Lehnt die Krankenkasse ab, können Versicherte Widerspruch einlegen. Die Frist beträgt in der Regel einen Monat ab Zugang des Bescheides. Der Widerspruch sollte schriftlich erfolgen und sich konkret mit den Ablehnungsgründen auseinandersetzen. Sinnvoll ist eine ergänzende ärztliche Stellungnahme, die die Alltagswege, die unzureichende Eignung einfacher Hilfen und die persönliche Bedienfähigkeit nochmals belegt. Gegebenenfalls helfen Berichte aus Physiotherapie/Ergotherapie, ein Protokoll von Gehstrecken und Belastungssymptomen oder ein Kurzbericht des Sanitätshauses (z. B. zur Probefahrt).
Bleibt der Widerspruch erfolglos, ist der Klageweg vor dem Sozialgericht möglich. Aufgrund der Verfahrensdauer lohnt es sich, bereits im Widerspruch möglichst konkret und vollumfänglich zu begründen.

Alternativen zur Kassenleistung

Wer unabhängig von der Kassenentscheidung mobil sein möchte oder nicht die Kriterien für eine Hilfsmittelversorgung erfüllt, kann ein Elektromobil privat anschaffen. Je nach persönlicher Situation kommen steuerliche Erleichterungen in Betracht (z. B. außergewöhnliche Belastungen), wofür in der Regel medizinische Nachweise und Belege erforderlich sind.
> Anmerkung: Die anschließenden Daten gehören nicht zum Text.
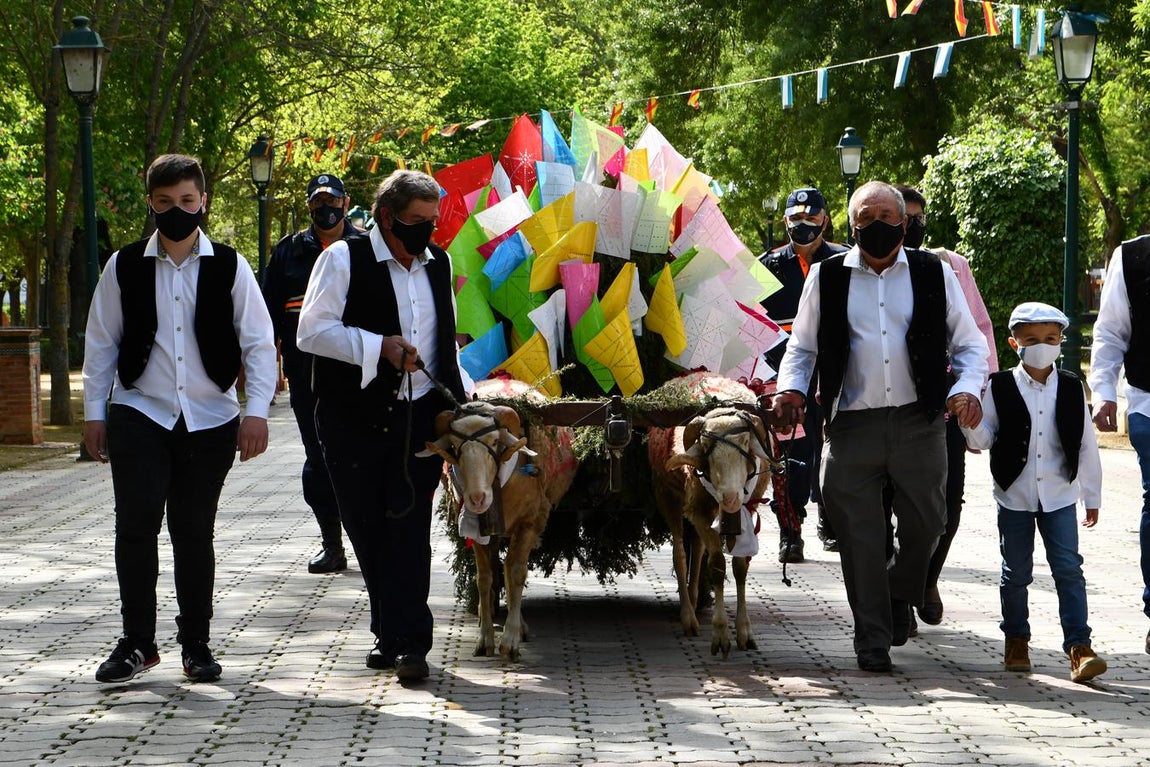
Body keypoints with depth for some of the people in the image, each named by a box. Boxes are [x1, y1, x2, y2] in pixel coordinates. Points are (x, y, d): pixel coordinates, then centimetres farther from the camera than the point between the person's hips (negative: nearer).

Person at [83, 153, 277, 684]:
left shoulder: (228, 267, 0)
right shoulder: (124, 267, 3)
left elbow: (259, 344, 2)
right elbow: (100, 342, 9)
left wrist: (256, 412, -6)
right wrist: (94, 412, 6)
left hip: (210, 420, 0)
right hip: (140, 415, 0)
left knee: (195, 532, 6)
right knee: (136, 525, -10)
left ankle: (196, 645, 16)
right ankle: (136, 643, 0)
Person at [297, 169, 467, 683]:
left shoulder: (438, 263, 14)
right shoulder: (343, 259, -3)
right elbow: (312, 332, -9)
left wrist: (459, 400, 18)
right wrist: (379, 347, -14)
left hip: (419, 415, 2)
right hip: (355, 420, -2)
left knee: (408, 529, -6)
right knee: (367, 529, 4)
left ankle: (403, 639, -8)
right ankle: (398, 634, 17)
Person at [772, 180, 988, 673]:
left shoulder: (933, 273, 7)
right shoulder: (827, 277, 8)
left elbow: (969, 343, 10)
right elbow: (802, 346, 15)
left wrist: (967, 389, -8)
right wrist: (792, 389, -4)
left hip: (919, 423, 0)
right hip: (852, 426, 0)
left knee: (925, 525, 4)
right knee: (860, 537, -1)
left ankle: (899, 595, 35)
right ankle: (873, 642, 9)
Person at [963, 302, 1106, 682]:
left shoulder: (1071, 389, 2)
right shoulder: (1000, 388, -2)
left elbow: (1087, 446, 6)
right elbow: (982, 440, -2)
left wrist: (1092, 497, 9)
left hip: (1059, 497, 0)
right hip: (1014, 496, 0)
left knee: (1069, 569, -6)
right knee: (1016, 573, 7)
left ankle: (1079, 647, -7)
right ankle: (1016, 641, 23)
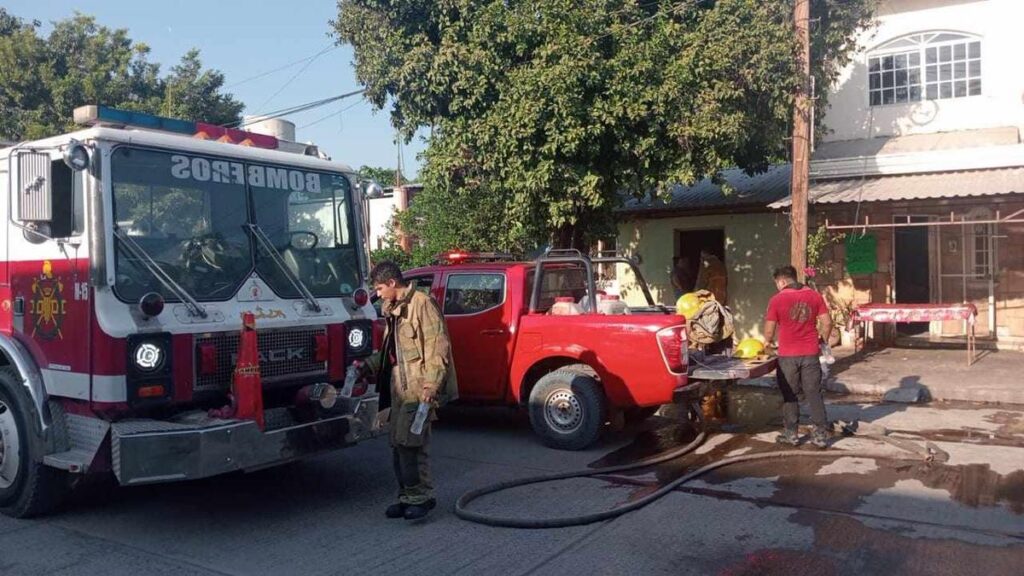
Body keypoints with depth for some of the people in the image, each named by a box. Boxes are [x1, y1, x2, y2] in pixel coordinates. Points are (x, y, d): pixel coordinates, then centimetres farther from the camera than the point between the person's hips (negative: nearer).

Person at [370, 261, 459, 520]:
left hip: (418, 387, -9)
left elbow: (438, 347, -16)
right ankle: (408, 497, 20)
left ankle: (421, 496, -2)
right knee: (399, 443, 11)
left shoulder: (422, 303, -10)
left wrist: (431, 385, -21)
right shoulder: (392, 310, 19)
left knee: (408, 441, -13)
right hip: (399, 387, 9)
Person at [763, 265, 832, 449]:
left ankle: (791, 434, 16)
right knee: (814, 394, 9)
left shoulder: (777, 299, -8)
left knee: (789, 395, 10)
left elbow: (769, 331, -6)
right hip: (810, 354, 3)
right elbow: (827, 323, 1)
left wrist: (767, 341, 15)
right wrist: (820, 339, 18)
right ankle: (821, 434, 10)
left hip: (788, 356, -2)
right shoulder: (814, 296, 2)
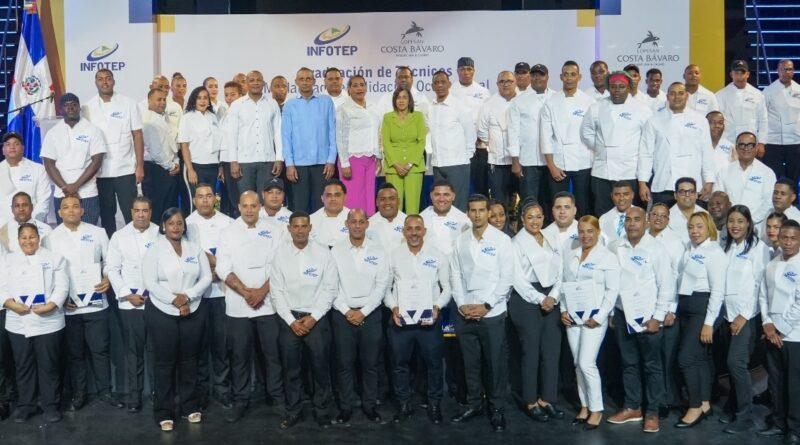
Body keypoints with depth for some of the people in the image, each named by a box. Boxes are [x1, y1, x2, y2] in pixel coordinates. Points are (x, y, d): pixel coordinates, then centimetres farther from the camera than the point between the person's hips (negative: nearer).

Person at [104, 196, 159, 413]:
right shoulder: (119, 236, 6)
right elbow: (112, 269, 3)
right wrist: (128, 294, -5)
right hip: (130, 302, 1)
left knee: (156, 349, 5)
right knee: (133, 350, 6)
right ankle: (134, 395, 15)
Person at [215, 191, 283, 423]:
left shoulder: (271, 231, 5)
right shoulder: (228, 232, 3)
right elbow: (223, 269, -5)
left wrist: (262, 291, -12)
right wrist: (246, 292, -13)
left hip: (268, 304, 0)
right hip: (237, 305, 0)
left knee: (273, 353, 5)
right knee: (240, 356, 6)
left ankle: (278, 398, 16)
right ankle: (240, 401, 17)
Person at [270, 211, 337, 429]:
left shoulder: (323, 252, -5)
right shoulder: (280, 252, -2)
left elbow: (330, 288, -5)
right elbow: (277, 290, -1)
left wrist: (313, 317, -10)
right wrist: (291, 320, -7)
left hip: (317, 317, -1)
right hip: (289, 318, 1)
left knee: (321, 367, 6)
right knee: (290, 368, 9)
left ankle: (322, 410, 22)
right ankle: (293, 411, 24)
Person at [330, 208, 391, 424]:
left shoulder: (378, 251, 1)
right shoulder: (336, 251, 1)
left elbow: (382, 285, -3)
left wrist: (363, 312, -10)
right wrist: (346, 310, -10)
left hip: (371, 314, 0)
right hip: (342, 314, 0)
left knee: (370, 363, 7)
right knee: (344, 363, 5)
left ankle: (369, 405, 21)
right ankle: (345, 406, 17)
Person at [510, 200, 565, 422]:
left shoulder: (553, 241, 14)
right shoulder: (517, 243, -1)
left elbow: (559, 273, 9)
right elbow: (518, 278, -8)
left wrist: (553, 297, -6)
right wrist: (540, 299, -11)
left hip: (551, 301, 5)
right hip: (527, 300, -5)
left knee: (552, 351, 4)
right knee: (531, 352, -1)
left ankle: (547, 399, 15)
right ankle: (531, 402, 10)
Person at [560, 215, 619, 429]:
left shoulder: (608, 257, -5)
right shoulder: (569, 255, 11)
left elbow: (612, 290, -8)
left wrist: (599, 317, -13)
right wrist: (563, 310, 2)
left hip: (594, 318, -5)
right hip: (572, 317, 5)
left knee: (587, 364, -9)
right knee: (578, 364, 9)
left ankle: (596, 409, 5)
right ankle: (584, 406, 20)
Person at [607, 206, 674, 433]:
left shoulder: (656, 248, -7)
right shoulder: (615, 247, 2)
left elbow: (667, 284, -7)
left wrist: (658, 317, -10)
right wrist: (610, 312, 6)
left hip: (647, 315, -3)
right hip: (622, 313, 4)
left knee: (652, 365, 5)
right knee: (629, 363, 13)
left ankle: (652, 412, 16)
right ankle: (632, 407, 25)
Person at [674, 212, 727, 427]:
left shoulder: (715, 252, -12)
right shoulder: (689, 248, 10)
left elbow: (718, 291, -15)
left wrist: (708, 322, -17)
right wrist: (675, 308, 8)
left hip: (702, 308, -7)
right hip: (685, 306, 7)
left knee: (686, 357, -8)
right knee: (699, 358, 13)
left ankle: (695, 407, 4)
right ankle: (705, 404, 22)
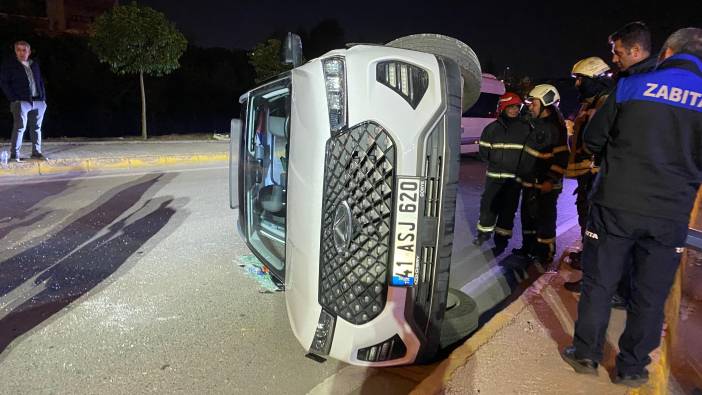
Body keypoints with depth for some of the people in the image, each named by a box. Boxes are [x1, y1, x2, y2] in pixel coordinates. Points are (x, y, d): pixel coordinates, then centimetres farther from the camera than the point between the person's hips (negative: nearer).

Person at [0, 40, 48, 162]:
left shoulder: (34, 65, 17)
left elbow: (41, 82, 20)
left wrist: (43, 98, 8)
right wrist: (13, 99, -10)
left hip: (38, 102, 5)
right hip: (21, 102, -5)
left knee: (36, 128, 7)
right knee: (20, 127, -10)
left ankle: (36, 152, 15)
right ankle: (14, 154, -5)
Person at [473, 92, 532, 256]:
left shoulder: (525, 129, 4)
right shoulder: (492, 128, 3)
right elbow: (483, 150, 5)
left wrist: (520, 164, -4)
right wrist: (495, 159, -4)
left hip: (515, 177, 0)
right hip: (494, 175, 0)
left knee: (508, 208, 4)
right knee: (488, 204, 4)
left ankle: (501, 239, 15)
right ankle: (484, 232, 25)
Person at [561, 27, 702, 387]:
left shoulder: (632, 85, -3)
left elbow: (593, 139, 4)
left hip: (616, 205, -1)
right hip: (671, 215, 2)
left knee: (599, 283, 11)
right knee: (650, 294, 13)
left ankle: (586, 354, 22)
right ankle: (632, 368, 23)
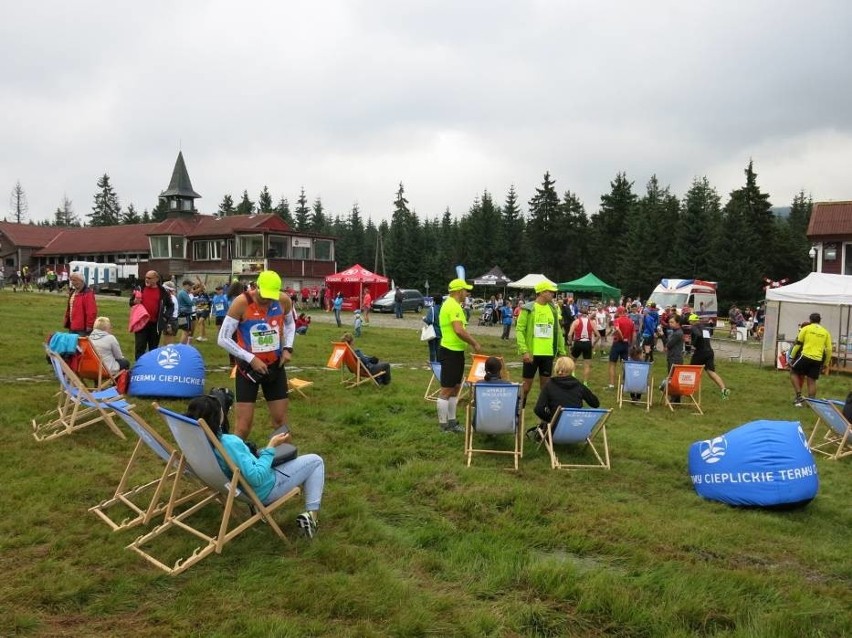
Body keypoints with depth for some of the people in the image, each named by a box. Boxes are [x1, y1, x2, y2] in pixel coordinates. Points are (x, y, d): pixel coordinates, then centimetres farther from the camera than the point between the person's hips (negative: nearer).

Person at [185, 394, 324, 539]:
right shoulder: (229, 443, -38)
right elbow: (256, 478, -33)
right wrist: (271, 447, -25)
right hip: (263, 490, -8)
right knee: (315, 461, 6)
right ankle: (311, 514, -1)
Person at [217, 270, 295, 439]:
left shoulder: (284, 300, -9)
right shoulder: (242, 303, -21)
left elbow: (290, 323, 14)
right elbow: (223, 339, -16)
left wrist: (287, 347, -2)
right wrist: (251, 358, -20)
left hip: (275, 366, 4)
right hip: (249, 368, -3)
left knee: (280, 420, 11)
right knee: (244, 425, -2)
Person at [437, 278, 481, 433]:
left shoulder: (452, 305, 15)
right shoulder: (453, 306, -18)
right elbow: (459, 331, -27)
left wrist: (472, 342, 12)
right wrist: (474, 343, -15)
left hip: (456, 352, 11)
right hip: (451, 352, -11)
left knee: (455, 388, 16)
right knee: (447, 389, -3)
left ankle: (451, 421, 25)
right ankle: (443, 425, 3)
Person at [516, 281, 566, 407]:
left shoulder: (553, 309, 9)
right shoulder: (528, 309, -7)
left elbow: (558, 331, 14)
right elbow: (520, 330, -10)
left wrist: (562, 352, 11)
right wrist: (524, 351, -19)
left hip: (548, 353, 4)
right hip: (532, 353, -4)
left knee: (546, 384, 10)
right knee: (527, 383, 3)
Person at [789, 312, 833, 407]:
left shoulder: (806, 329, 4)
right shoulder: (825, 332, 13)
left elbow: (797, 344, 2)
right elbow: (828, 349, 11)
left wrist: (792, 357, 9)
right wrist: (826, 364, 19)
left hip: (805, 356, -3)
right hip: (818, 360, 3)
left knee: (793, 372, 14)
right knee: (812, 381, 9)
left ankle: (799, 396, 2)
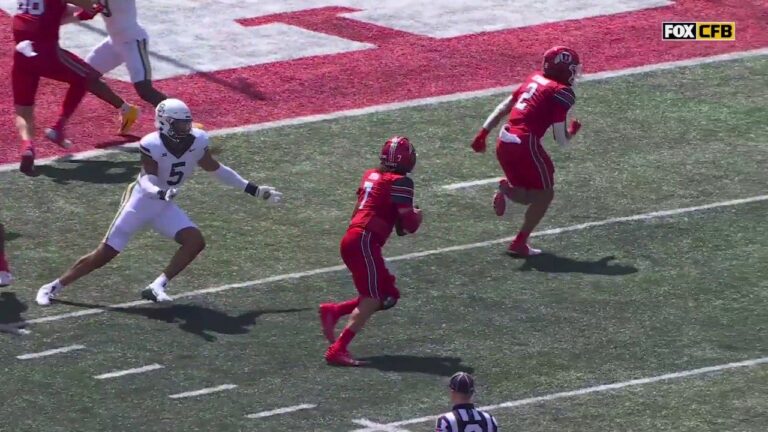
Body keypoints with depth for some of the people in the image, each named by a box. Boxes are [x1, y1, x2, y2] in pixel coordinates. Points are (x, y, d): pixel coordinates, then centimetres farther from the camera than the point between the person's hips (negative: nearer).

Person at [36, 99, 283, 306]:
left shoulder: (197, 142, -9)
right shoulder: (152, 146, -25)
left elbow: (217, 170, 6)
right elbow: (148, 181, -32)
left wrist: (255, 191, 8)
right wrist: (160, 192, -57)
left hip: (165, 207, 5)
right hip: (141, 202, -5)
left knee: (195, 242, -17)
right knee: (104, 254, -3)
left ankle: (157, 287, -13)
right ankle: (54, 287, 10)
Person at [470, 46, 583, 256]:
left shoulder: (535, 79, 14)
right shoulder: (561, 93, -8)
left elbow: (503, 108, 16)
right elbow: (562, 141, -7)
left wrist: (483, 133, 20)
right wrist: (573, 130, 15)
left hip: (504, 143, 7)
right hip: (525, 145, -7)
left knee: (532, 193, 22)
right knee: (544, 194, 11)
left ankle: (508, 190, -9)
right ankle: (519, 243, 1)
Alternativ bieten manche Fachhändler Miet- oder Leasingmodelle an – etwa zur Überbrückung bis zur Kassenentscheidung oder für saisonale Nutzung. Auch eine zeitlich befristete Versorgung (Miete) kann helfen, die Eignung im Alltag praktisch zu erproben.

Praktische Tipps zum Schluss

Bewährt hat sich, bereits vor dem Arzttermin die wichtigsten Alltagwege zu notieren und kurz zu beschreiben, warum Rollator oder (Hand-)Rollstuhl nicht ausreichen. Eine Probefahrt im Sanitätshaus erleichtert die Modellauswahl und die Begründung. Nach Antragstellung lohnt es sich, erreichbar zu sein, falls Rückfragen der Kasse oder des Medizinischen Dienstes kommen. Und: Auf die 6-km/h-Grenze achten – sie ist für die Kassenfähigkeit regelmäßig ausschlaggebend.